哀しみは雪のように 265 | 嵐のS君妄想小説(BL)

嵐のS君妄想小説(BL)

嵐の大野君が大好き。
そして、翔くんと智君の絡みが大好き。
BL大好きっ子の私が
嵐をネタにチョコチョコ書いてます。

潤が

『今度、ちゃんと俺たちに智をあわせろよ。』

と言うと、しぶしぶ帰っていった。

本当は、会いたかったんだろうに

ごめんよ。

「あいつらには、俺から伝えておくよ。」

と言って、潤は手を振って帰っていった。


俺は智に会いたくて……

今まで健太っだって思ていたけど

それが智だってわかって

智に会いたくて………

会いたくて……

急いでアパートに向かった。

智が待ってる。

智が待ってる…………

って思うだけで嬉しかった。



智を………

思いっきり抱き締めてやりたい………






『ただいま。』

と、言ってドアを開けると

電気は着いてるのに、静まりかえていて

『あれ?』

「おかえり。

遅かったじゃん。」

って、迎えに出てくれるものと思っていたから

期待が外れて残念。

部屋に入っていくと

ソファーに踞ってかわいい寝息をたてて

寝ている智がいた。

その姿を見て

堪らなく愛しさが込み上げ

『あー………

智………………

智……

俺が…………

わかるか?』

と、寝ている智の頬に触れ

『智…………

智…………』

と、ゆっくり抱き締めて囁いた。



智のにおいがする…………

このにおい………

やっぱり智だったんだね。

智は、いつも俺のそばにいたんだ。

記憶を失っても俺たちは

互いに引かれ合うんだね。

俺の目から涙が溢れてきた。



『……うんん~。
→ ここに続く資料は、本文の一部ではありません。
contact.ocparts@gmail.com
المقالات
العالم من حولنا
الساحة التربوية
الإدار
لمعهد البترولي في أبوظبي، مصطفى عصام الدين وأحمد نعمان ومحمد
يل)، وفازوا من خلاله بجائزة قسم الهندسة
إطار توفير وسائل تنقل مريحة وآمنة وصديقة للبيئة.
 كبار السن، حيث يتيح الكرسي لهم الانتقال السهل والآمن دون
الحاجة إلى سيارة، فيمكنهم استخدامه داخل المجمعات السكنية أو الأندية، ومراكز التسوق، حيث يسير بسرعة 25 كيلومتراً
』

と、智が体を捩って目をさます。

咄嗟に自分の腕で涙を拭い

智から顔を背けた。

『あっ………おかえり翔くん…………

おいら寝ちゃってたね。

ごめん。』

と、智が目を擦りながら体を起こす。

『ごめん。

遅くなって………』

と、立ち上がって俺は智に背を向けた。

俺が泣いてたことを知られたくなかったんだ。


『翔くん?』

不思議そうに俺を呼んで

『……ねえ…………翔くん。

お腹すいてない?

おいら焼そば作ったの。

食べる?』

と、智が聞いてきた。

『え?』

俺が振り向くと

智が笑って頷いた。

『………本当に?

…………………食べる。』

と、答えると

「ちょっと冷めちゃったけどね。」といいながらキッチンに向かい。


『おいら、仕事で調理パン作ってるの。

中に焼そば入れるから

焼そば作るの上手くなったんだよ。

食べて。』

と、持ってきた焼そばは

ちゃんと青のりと紅生姜も添えてあった。